Als iemand een mening uit, en je bent het er niet mee eens, kun je een discussie aangaan. These, antithese, en wie weet synthese – zo werkt het tenminste idealiter in het debat in de wetenschap, in het parlement en in het debat daarbuiten. En dat het in werkelijkheid niet zo gaat doet daar niets aan af, het gaat even om het principe: wie een mening heeft, kan die onderbouwen, beargumenteren, verduidelijken en de mening van een ander weerleggen. Binnen die regels is vrijheid van meningsuiting mogelijk. Vrijheid van meningsuiting is gedeeltelijke vrijheid.

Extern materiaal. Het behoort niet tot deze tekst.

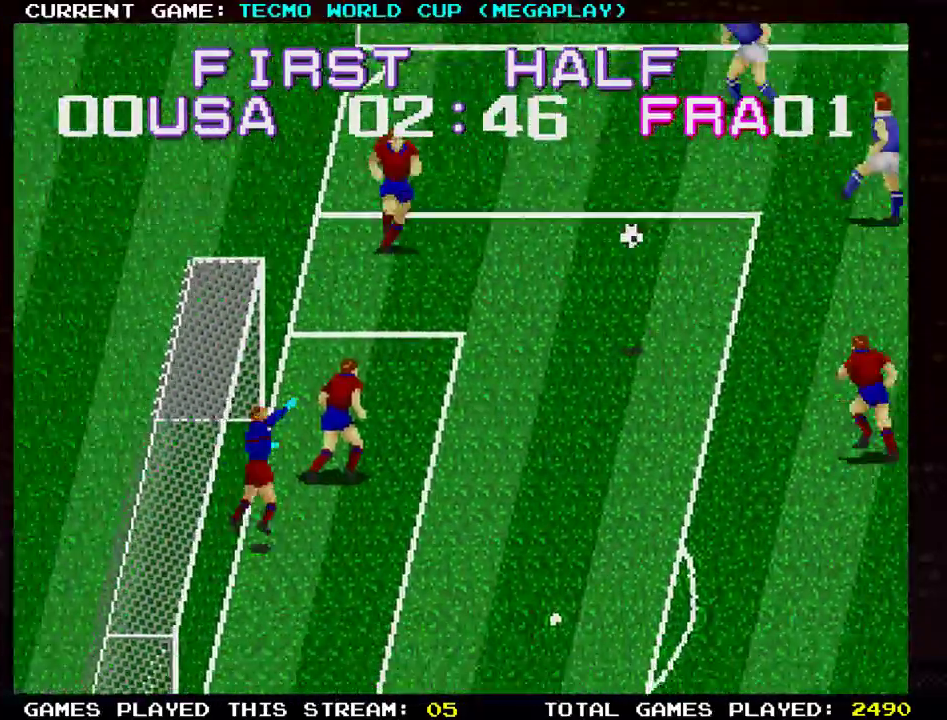
{"buttons": [], "left_stick": "center", "events": [[250, "left_stick", "center"]]}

Voor de cartoonist gelden weer andere regels. En voor degene die zich stoort aan zijn spotprenten ook. Een cartoonist die zich van methode 1 bedient, levert belabberd werk af: te letterlijk, te prekerig, te saai, niet inspirerend. En iemand die zich opwindt over een cartoon heeft z’n communicatiediploma niet gehaald. Beiden horen ze thuis in het domein van de kamerleden, wetenschappers en onartistiekelingen. Het domein van de kristalheldere en ontoegankelijke teksten, waar oersaaie en o zo belangrijke discussies plaatsvinden.

De cartoonist bevindt zich in de marge, hij is een soort hofnar. Lach met hem mee, lach hem uit, of gebruik je vrijheid om verveeld de bladzijde om te slaan of woedend de krant neer te smijten. Maar ga niet met hem in discussie, schiet hem niet neer. Neem hem vooral niet serieus, dat zou te veel eer zijn.